Since the drugs’ release, the companies have spent hundreds of millions of dollars on television, newspaper and magazine advertising for them and, by some estimates, at least as much on marketing and promoting the drugs to doctors. As a result, many medical experts now say that Celebrex and Vioxx, selling for $2 or $3 a pill, have been too widely prescribed to patients who could safely obtain the same pain benefits from over-the-counter drugs costing pennies apiece.

Potentially wasted money, though, is not the main point about the sales push, now that there is clinical evidence that all the COX-2 drugs on the market can, in some circumstances, increase a user’s likelihood of strokes or heart attacks.

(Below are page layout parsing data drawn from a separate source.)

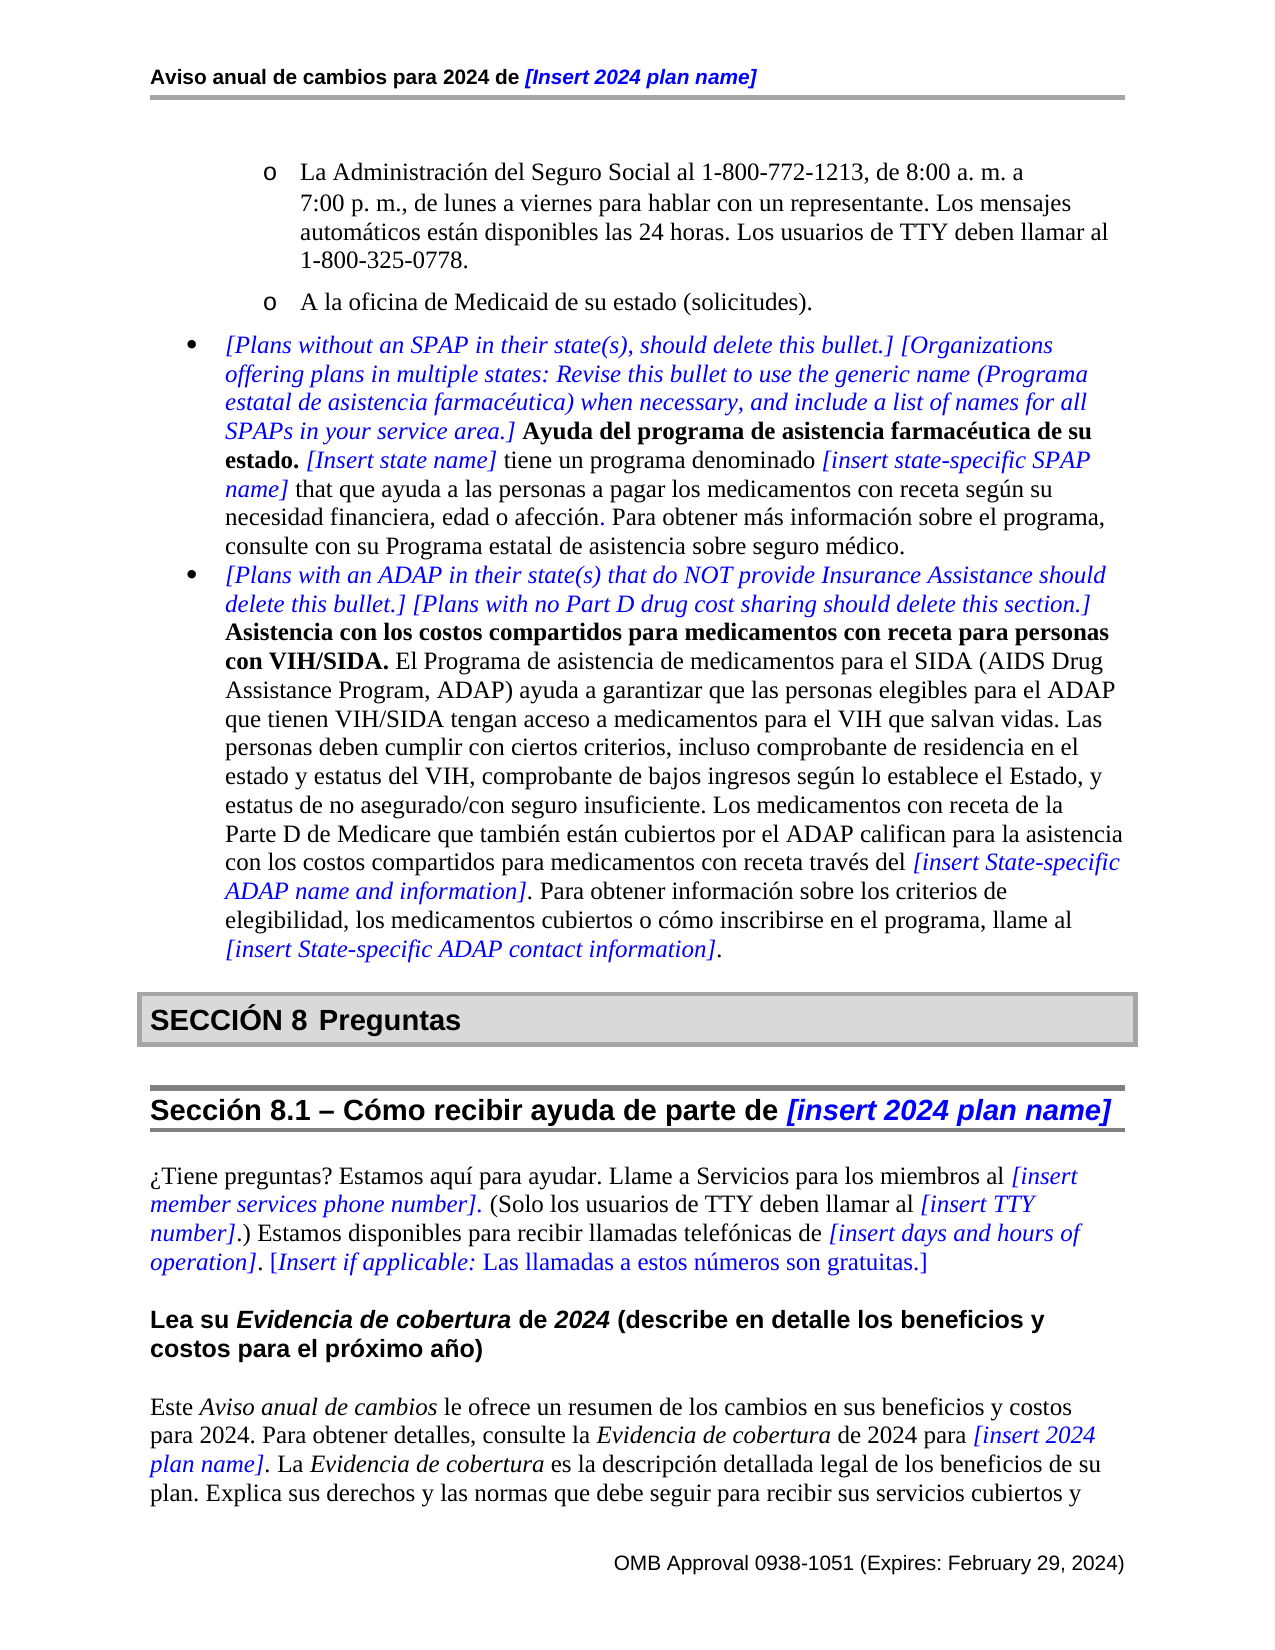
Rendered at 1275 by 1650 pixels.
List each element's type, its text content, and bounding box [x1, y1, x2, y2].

subtitle Sección 8.1 – Cómo recibir ayuda de parte de [insert 2024 plan name] [150, 1103, 1125, 1141]
subtitle SECCIÓN 8 Preguntas [142, 1009, 1133, 1055]
list A la oficina de Medicaid de su estado (solicitudes). [262, 287, 1125, 317]
subtitle Lea su Evidencia de cobertura de 2024 (describe en detalle los beneficios y costos para el próximo año) [150, 1317, 1125, 1375]
list [Plans without an SPAP in their state(s), should delete this bullet.] [Organizations offering plans in multiple states: Revise this bullet to use the generic name (Programa estatal de asistencia farmacéutica) when necessary, and include a list of names for all SPAPs in your service area.] Ayuda del programa de asistencia farmacéutica de su estado. [Insert state name] tiene un programa denominado [insert state-specific SPAP name] that que ayuda a las personas a pagar los medicamentos con receta según su necesidad financiera, edad o afección. Para obtener más información sobre el programa, consulte con su Programa estatal de asistencia sobre seguro médico. [187, 330, 1125, 560]
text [150, 1404, 1125, 1519]
list [Plans with an ADAP in their state(s) that do NOT provide Insurance Assistance should delete this bullet.] [Plans with no Part D drug cost sharing should delete this section.] Asistencia con los costos compartidos para medicamentos con receta para personas con VIH/SIDA. El Programa de asistencia de medicamentos para el SIDA (AIDS Drug Assistance Program, ADAP) ayuda a garantizar que las personas elegibles para el ADAP que tienen VIH/SIDA tengan acceso a medicamentos para el VIH que salvan vidas. Las personas deben cumplir con ciertos criterios, incluso comprobante de residencia en el estado y estatus del VIH, comprobante de bajos ingresos según lo establece el Estado, y estatus de no asegurado/con seguro insuficiente. Los medicamentos con receta de la Parte D de Medicare que también están cubiertos por el ADAP califican para la asistencia con los costos compartidos para medicamentos con receta través del [insert State-specific ADAP name and information]. Para obtener información sobre los criterios de elegibilidad, los medicamentos cubiertos o cómo inscribirse en el programa, llame al [insert State-specific ADAP contact information]. [187, 572, 1125, 975]
list La Administración del Seguro Social al 1-800-772-1213, de 8:00 a. m. a 7:00 p. m., de lunes a viernes para hablar con un representante. Los mensajes automáticos están disponibles las 24 horas. Los usuarios de TTY deben llamar al 1-800-325-0778. [262, 157, 1125, 274]
text ¿Tiene preguntas? Estamos aquí para ayudar. Llame a Servicios para los miembros al [insert member services phone number]. (Solo los usuarios de TTY deben llamar al [insert TTY number].) Estamos disponibles para recibir llamadas telefónicas de [insert days and hours of operation]. [Insert if applicable: Las llamadas a estos números son gratuitas.] [150, 1173, 1125, 1288]
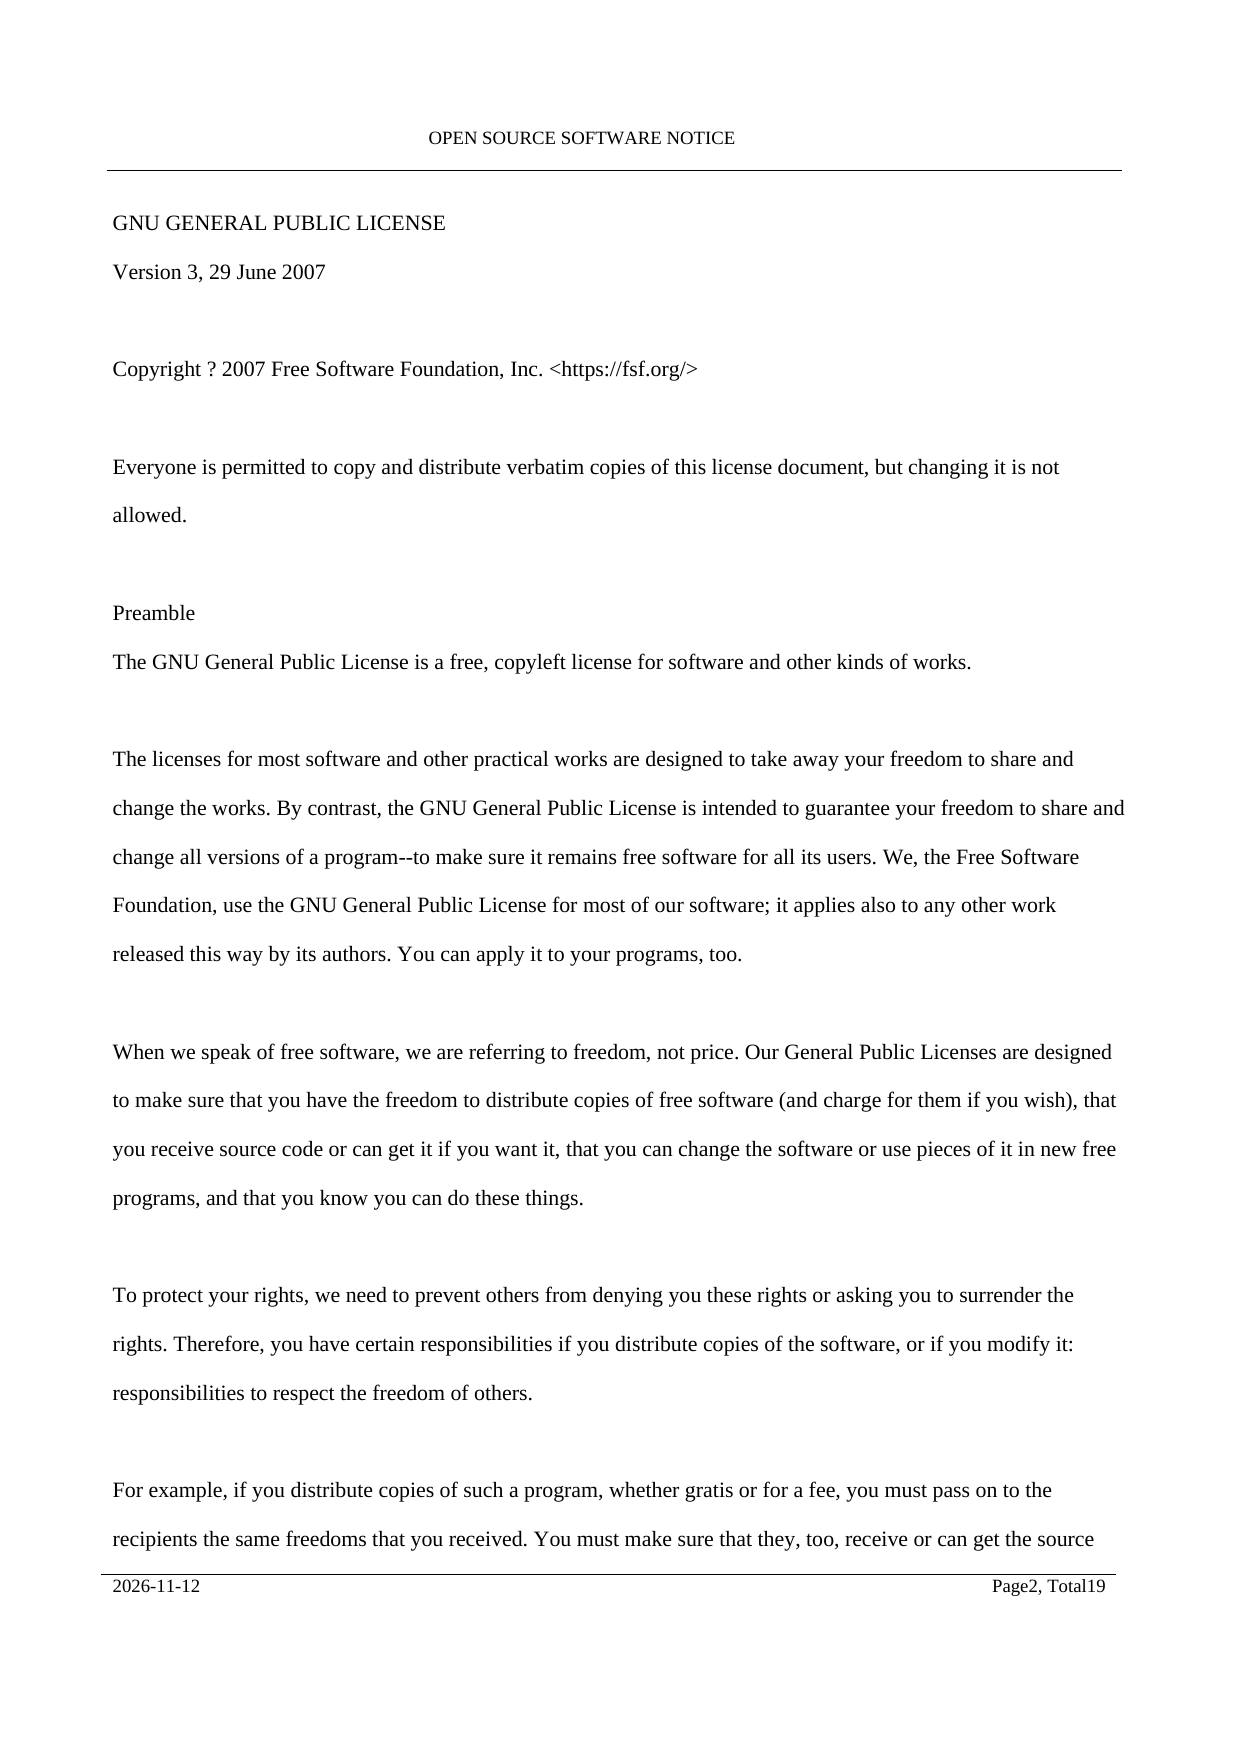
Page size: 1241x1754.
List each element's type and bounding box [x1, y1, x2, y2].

text [112, 206, 1128, 1555]
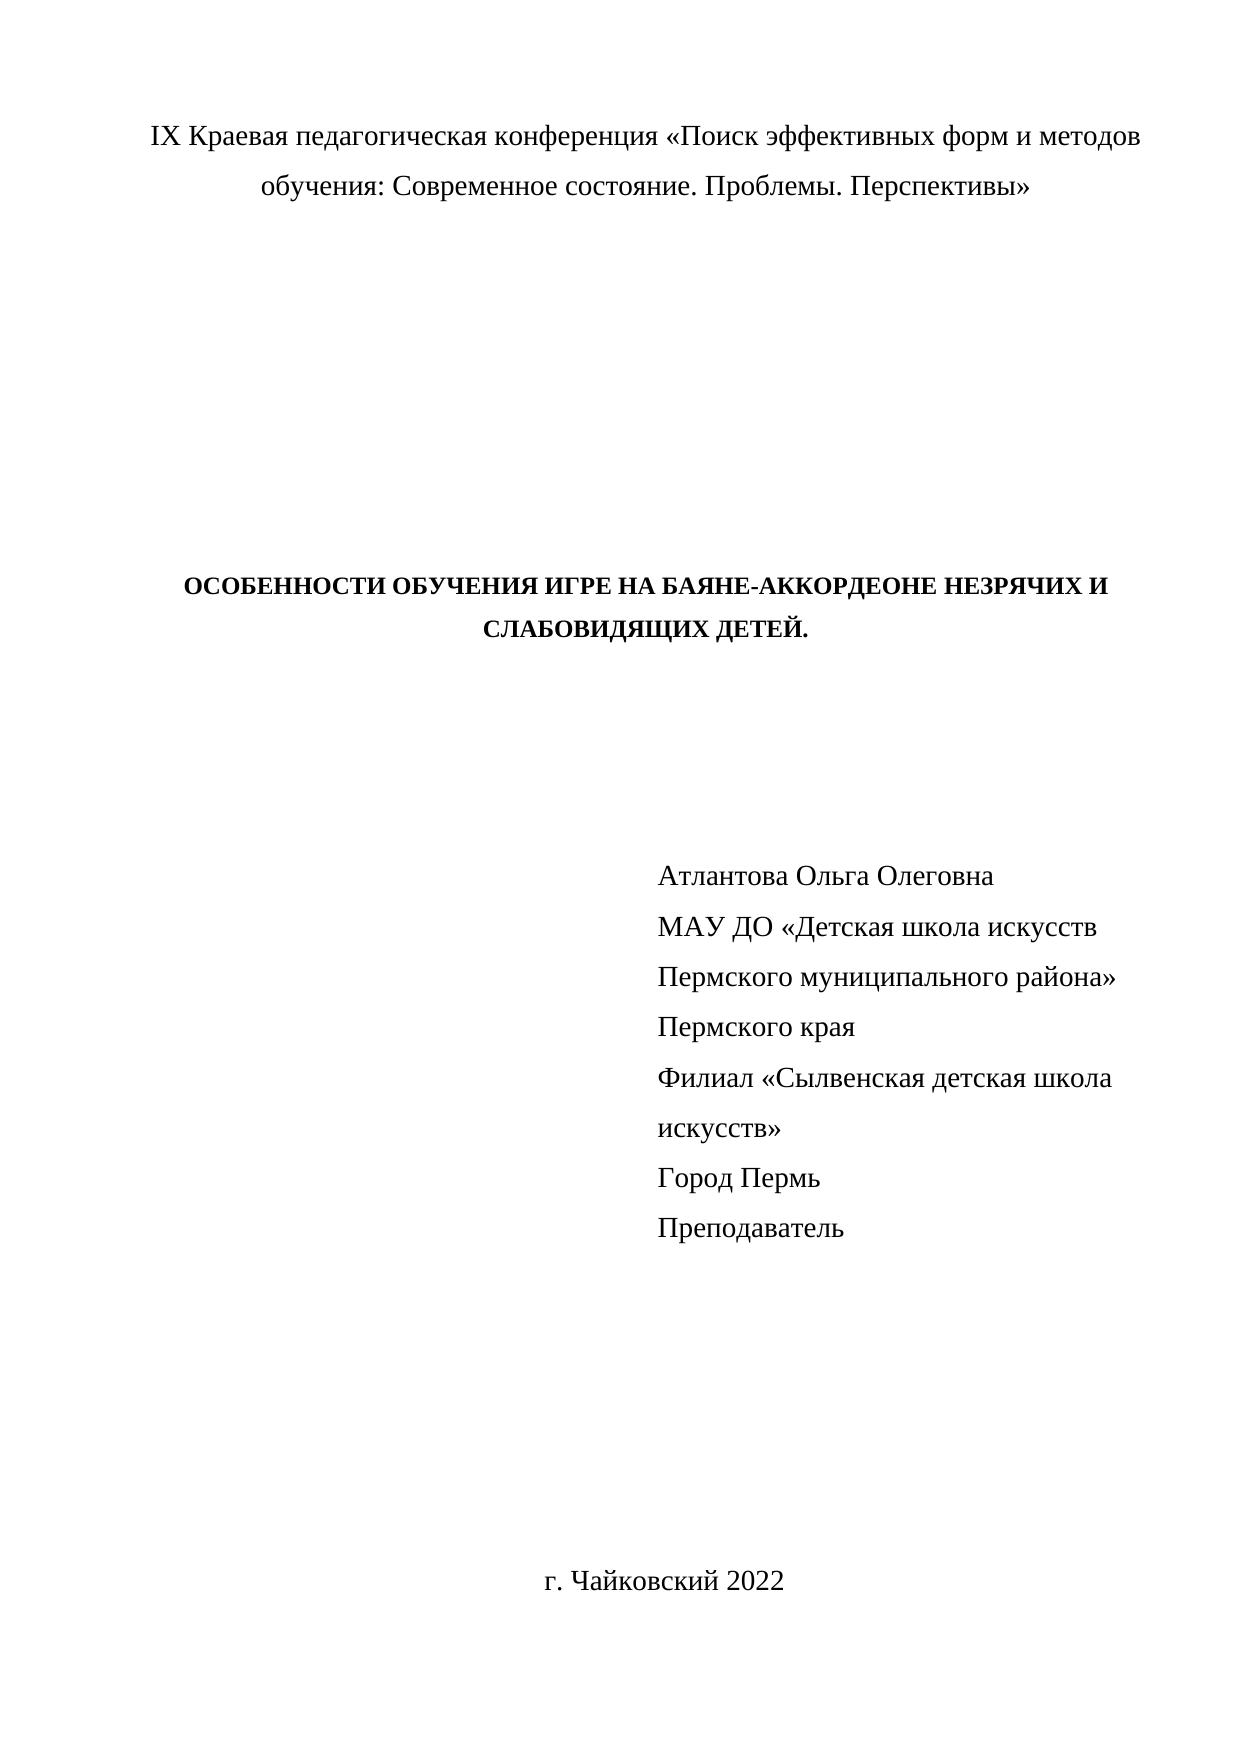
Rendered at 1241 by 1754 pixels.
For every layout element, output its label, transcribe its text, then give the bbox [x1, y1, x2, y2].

text IX Краевая педагогическая конференция «Поиск эффективных форм и методов обучения: Cовременное состояние. Проблемы. Перспективы» [140, 118, 1152, 202]
text Пермского муниципального района» [140, 959, 1152, 993]
text МАУ ДО «Детская школа искусств [140, 909, 1152, 942]
text Город Пермь [140, 1160, 1152, 1194]
text г. Чайковский 2022 [177, 1563, 1152, 1596]
text Пермского края [140, 1009, 1152, 1043]
text Филиал «Сылвенская детская школа [140, 1060, 1152, 1093]
text ОСОБЕННОСТИ ОБУЧЕНИЯ ИГРЕ НА БАЯНЕ-АККОРДЕОНЕ НЕЗРЯЧИХ И СЛАБОВИДЯЩИХ ДЕТЕЙ. [140, 571, 1152, 643]
text Атлантова Ольга Олеговна [140, 858, 1152, 892]
text Преподаватель [140, 1211, 1152, 1244]
text искусств» [140, 1110, 1152, 1143]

On Friday, Pfizer characterized the cancer trial findings as an anomaly requiring further study and said it was not ready to withdraw the drug. But the news of the trial results was enough to send drug stocks plummeting and to cast grave doubts on the future of the entire COX-2 drug category. Only a few weeks ago, the F.D.A. ordered Pfizer to put a label warning on Bextra, noting that it could pose cardiac risks to patients recovering from heart surgery.

Pfizer and Merck have repeatedly said that their marketing has been accurate and responsible. “We market all of our medicines consistent with regulation,” said a spokeswoman for Pfizer. “Doctors and patients are in the best position to say which drugs are most appropriate for them.”

But the rapid rise and now shaky future of this class of drugs, some researchers say, is emblematic of the way drug companies’ efforts to spur the use of costly new medicines can distort the medical realities of safety and effectiveness.